Суждены нам благие порывы,

Да свершить ничего не дают».

Купала делает акцент на другом: «Да свершить ничего не дано». Дано! Вот он же знает, что может. Другое дело, человеку не дают осуществить предначертанное. Но мы еще посмотрим, померяемся силой! — при всем при том думает, усмехается, готов принять вызов судьбы и обстоятельств Купала, и это есть его настроение 1910 года, точнее — преднастроение его белых петербургских ночей 1910 года.

Из Вильно поэт привез с собой замысел большой поэмы. Опять же мы должны быть благодарны Клейнбарту, что он обратился с просьбой рассказать о Купале и к Эпимах-Шипилло. И тот уже 2 декабря 1909 года писал ученому-копылянину: «Будучи... в Вильно, я лично познакомился с молоденьким поэтом... Он сообщил мне, что вынашивает тему драматической поэмы «Сон на кургане», которую начал писать. Я сказал, что нужно ему только приехать когда-нибудь в Питер, и если он это сделает, то дверь моей квартиры... всегда для него открыта». Профессор открывал тем самым дверь своей квартиры и для «Сна на кургане» Купалы — самой крупной его вещи 1910 года, за которую поэт засел, видимо, сразу же по приезде на берега Невы. И только ли над «Сном...» он работал первые четыре месяца, потому что первая известная нам петербургская дата под стихами Купалы — 26 апреля. Но, несомненно, еще прежде были написаны два стихотворения, одно из которых — поздравление Б. И. Эпимах-Шипилло с новым, 1910 годом...

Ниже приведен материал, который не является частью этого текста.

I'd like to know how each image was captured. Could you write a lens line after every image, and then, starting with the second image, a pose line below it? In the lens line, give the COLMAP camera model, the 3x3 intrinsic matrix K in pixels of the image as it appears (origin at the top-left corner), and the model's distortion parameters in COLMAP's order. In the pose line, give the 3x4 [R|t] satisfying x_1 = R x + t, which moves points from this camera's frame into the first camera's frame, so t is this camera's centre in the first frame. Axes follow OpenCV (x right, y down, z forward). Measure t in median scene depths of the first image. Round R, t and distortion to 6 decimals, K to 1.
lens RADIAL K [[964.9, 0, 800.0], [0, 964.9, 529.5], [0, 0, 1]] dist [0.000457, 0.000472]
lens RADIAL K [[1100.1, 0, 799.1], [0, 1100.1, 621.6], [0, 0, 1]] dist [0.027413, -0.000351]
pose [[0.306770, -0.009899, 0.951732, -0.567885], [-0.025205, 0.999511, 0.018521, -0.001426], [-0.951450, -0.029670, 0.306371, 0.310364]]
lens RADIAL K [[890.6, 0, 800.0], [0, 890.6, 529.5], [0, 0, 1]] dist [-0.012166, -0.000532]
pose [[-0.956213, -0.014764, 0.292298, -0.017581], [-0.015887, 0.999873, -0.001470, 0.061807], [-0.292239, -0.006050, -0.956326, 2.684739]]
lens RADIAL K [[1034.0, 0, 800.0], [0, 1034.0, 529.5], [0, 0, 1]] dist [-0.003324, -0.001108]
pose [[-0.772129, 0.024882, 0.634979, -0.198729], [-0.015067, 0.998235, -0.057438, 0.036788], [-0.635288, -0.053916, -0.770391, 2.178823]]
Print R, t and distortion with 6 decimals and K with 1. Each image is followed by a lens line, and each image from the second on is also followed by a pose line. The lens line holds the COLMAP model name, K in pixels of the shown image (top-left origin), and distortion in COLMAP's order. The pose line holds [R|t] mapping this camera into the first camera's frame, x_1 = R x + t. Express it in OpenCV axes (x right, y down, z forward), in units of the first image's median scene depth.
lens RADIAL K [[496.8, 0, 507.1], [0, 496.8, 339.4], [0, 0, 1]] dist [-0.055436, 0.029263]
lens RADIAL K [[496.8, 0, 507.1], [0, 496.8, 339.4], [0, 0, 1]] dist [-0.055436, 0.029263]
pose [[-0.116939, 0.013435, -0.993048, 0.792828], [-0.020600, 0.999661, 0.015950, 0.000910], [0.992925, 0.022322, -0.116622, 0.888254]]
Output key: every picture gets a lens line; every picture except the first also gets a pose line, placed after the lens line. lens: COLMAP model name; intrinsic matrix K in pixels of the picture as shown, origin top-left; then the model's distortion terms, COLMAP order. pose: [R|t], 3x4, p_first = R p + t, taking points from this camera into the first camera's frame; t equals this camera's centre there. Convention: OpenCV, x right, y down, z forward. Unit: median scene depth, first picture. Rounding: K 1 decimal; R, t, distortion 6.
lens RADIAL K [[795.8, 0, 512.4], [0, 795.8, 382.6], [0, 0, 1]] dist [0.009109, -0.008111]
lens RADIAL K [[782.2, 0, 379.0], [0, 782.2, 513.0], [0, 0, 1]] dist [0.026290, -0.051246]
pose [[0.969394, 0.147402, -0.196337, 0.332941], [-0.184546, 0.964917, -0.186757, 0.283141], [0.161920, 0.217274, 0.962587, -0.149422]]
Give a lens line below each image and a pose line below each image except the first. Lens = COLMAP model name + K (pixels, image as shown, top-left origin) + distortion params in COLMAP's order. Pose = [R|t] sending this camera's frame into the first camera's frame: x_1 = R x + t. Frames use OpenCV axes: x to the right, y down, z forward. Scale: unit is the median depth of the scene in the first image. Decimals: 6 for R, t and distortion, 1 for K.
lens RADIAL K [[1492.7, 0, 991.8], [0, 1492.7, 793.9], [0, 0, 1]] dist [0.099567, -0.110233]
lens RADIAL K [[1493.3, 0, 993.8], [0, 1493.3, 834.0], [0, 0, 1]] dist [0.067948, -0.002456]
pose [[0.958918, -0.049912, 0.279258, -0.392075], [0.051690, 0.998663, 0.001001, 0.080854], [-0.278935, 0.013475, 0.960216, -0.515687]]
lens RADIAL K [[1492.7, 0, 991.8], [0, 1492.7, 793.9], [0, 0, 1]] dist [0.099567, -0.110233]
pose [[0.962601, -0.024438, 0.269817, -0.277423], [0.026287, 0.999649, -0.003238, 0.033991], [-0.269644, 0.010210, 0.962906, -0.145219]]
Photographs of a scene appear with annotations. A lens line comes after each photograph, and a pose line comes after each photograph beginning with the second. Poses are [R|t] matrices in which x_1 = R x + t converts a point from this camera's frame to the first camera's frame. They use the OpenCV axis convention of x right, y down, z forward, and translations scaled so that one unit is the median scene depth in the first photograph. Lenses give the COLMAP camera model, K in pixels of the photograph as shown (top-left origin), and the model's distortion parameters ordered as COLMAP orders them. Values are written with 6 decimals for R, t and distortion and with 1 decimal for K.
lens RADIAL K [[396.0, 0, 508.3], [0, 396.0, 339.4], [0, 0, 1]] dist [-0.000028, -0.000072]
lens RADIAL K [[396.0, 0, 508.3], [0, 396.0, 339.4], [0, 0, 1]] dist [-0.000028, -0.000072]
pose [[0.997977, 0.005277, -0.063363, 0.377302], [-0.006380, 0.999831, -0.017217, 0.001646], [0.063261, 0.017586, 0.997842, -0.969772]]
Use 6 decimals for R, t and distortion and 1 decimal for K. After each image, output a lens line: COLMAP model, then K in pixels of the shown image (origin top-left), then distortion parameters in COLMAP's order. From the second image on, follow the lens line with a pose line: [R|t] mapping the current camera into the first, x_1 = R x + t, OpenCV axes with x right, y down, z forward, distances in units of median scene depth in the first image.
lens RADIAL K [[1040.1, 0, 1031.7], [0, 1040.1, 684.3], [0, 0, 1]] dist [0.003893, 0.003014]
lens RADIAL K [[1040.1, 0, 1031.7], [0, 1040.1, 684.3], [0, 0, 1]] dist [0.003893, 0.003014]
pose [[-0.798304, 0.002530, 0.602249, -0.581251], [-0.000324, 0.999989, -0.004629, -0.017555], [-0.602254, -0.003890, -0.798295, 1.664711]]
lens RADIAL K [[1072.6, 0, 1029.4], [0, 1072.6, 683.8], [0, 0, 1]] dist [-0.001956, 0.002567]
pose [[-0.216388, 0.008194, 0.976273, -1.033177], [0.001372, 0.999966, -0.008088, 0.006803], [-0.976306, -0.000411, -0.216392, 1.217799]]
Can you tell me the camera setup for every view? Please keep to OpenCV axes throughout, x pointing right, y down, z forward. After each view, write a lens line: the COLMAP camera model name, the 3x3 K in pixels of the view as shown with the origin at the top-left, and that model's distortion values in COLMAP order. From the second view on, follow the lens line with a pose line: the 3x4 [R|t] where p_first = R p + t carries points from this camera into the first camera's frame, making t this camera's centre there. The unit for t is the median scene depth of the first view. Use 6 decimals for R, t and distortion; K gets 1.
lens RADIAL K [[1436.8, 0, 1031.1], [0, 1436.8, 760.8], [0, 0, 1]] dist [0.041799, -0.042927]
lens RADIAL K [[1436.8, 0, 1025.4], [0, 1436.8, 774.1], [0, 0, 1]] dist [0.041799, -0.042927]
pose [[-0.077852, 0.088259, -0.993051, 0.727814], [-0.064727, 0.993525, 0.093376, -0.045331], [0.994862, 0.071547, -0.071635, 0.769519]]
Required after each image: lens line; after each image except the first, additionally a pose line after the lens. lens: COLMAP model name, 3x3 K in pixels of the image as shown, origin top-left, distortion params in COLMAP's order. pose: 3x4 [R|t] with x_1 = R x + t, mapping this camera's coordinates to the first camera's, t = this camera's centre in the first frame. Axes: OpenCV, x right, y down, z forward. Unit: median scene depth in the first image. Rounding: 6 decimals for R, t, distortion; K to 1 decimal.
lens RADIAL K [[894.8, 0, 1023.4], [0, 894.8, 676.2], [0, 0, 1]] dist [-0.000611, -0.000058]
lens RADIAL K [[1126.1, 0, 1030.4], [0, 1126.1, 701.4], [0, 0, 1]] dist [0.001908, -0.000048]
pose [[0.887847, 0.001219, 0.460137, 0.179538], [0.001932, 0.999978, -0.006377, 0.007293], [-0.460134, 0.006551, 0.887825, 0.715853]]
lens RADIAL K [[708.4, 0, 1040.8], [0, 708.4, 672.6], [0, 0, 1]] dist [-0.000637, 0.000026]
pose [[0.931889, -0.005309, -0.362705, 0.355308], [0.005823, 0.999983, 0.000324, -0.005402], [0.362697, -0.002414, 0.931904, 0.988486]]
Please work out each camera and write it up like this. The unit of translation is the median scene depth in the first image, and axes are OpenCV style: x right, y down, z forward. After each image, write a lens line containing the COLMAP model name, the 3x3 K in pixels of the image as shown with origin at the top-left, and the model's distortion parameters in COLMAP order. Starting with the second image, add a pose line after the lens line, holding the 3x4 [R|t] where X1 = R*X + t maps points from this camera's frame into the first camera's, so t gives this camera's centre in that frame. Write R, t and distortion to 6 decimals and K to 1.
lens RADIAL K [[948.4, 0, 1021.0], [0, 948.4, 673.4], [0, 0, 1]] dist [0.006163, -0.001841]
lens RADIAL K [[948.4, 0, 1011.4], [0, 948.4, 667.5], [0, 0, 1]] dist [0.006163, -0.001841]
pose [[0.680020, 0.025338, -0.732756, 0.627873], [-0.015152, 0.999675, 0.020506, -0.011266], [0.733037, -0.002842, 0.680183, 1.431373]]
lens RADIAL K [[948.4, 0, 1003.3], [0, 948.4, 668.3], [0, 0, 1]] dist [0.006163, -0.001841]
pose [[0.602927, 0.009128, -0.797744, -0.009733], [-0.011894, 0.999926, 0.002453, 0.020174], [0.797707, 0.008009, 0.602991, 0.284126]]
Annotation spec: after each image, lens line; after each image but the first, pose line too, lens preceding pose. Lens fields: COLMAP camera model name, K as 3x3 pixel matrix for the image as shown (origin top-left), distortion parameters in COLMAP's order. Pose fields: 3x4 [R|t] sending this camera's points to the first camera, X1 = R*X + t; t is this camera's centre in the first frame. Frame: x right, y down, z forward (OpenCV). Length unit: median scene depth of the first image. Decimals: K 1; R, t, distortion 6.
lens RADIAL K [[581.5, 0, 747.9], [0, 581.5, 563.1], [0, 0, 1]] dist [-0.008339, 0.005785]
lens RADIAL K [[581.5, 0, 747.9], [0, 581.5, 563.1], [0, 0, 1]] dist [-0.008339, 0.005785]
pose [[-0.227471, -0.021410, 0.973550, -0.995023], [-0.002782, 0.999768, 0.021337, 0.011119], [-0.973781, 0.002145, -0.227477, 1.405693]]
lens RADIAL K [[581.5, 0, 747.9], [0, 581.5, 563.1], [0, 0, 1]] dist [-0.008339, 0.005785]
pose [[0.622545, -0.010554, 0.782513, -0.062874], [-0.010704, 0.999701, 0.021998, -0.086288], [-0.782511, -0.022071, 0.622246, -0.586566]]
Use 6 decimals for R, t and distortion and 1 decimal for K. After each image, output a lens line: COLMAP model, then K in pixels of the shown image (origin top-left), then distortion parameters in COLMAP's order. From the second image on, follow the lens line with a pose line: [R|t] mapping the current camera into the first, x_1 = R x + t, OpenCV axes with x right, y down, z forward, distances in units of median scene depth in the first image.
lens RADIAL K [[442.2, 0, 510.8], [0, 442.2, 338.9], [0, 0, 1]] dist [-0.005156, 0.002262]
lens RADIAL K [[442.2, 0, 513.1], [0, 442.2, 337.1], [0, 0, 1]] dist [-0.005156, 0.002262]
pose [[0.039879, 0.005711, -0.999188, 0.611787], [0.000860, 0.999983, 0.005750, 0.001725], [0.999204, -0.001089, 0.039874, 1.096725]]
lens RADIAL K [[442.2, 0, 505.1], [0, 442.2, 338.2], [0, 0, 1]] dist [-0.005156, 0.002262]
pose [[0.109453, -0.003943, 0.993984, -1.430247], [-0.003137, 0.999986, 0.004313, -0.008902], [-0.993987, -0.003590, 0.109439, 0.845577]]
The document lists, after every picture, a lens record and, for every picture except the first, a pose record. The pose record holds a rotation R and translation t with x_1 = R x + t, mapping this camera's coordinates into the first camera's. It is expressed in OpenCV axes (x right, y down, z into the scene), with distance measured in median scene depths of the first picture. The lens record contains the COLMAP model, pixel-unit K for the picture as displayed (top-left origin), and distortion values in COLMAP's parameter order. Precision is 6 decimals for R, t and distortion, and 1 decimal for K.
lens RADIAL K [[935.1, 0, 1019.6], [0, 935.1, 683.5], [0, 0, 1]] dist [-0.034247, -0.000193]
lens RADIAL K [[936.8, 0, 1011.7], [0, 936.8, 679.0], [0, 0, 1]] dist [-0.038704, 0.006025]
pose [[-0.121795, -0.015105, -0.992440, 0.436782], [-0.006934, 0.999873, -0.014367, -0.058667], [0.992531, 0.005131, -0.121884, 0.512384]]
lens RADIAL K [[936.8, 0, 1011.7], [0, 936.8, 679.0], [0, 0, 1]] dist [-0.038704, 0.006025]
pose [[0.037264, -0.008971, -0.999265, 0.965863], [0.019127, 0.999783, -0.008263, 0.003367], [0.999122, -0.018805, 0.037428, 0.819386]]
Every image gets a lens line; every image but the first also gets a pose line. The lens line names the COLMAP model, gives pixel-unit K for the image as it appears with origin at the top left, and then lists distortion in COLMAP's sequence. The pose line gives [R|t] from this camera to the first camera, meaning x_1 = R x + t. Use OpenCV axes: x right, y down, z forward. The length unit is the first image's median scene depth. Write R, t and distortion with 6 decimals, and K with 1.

Эта новость была как гром среди зимнего неба: сгорел дом профессора в его усадьбе на Полотчине — в Залесье. В Петербурге о пожаре узнали уже где-то спустя неделю, но легче от этого, понятно, не стало: дом был надеждой профессора на приближающуюся старость, там он думал доживать свой век — где родился, где был крещен. Потому и не тратил наследованный скарб — раздаривал заработанное, то, что называлось тогда жалованьем. Менее всего ему, однако, жаловалось: профессор все отрабатывал сполна. И не усадьба его держала, он держал свою усадьбу — той же изматывающей беготней из аудитории в аудиторию. Тяжелой, невыразимой была скорбь профессора. Он помрачнел, он уже не посмеивался своими пивными, чуток навыкате глазами. По утрам, наспех отхлебнув чаю, не выпрямлялся молодцевато перед зеркалом в прихожей, не разглаживал со всей старательностью широких усов, не прилизывал седины на висках, надев шляпу перед уходом.